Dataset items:

- - -

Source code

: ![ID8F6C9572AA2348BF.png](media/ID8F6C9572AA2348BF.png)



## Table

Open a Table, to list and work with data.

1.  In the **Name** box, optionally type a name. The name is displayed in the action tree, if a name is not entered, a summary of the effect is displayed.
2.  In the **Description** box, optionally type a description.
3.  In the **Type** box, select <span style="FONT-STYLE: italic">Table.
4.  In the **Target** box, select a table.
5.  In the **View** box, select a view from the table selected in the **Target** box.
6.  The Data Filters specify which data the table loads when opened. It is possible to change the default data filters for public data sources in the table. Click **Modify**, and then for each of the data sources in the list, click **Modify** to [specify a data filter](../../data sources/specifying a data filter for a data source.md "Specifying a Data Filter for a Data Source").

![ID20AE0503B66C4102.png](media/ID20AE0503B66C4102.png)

- - -

▶ _ACTION ITEM_
Please output the records from the line containing "effect is displayed." through the end of the records, reproducing those lines without any change.

▶ _SOLVED EXERCISE_
1.  In the **Name** box, optionally type a name. The name is displayed in the action tree, if a name is not entered, a summary of the effect is displayed.
2.  In the **Description** box, optionally type a description.
3.  In the **Type** box, select <span style="FONT-STYLE: italic">Table.
4.  In the **Target** box, select a table.
5.  In the **View** box, select a view from the table selected in the **Target** box.
6.  The Data Filters specify which data the table loads when opened. It is possible to change the default data filters for public data sources in the table. Click **Modify**, and then for each of the data sources in the list, click **Modify** to [specify a data filter](../../data sources/specifying a data filter for a data source.md "Specifying a Data Filter for a Data Source").

![ID20AE0503B66C4102.png](media/ID20AE0503B66C4102.png)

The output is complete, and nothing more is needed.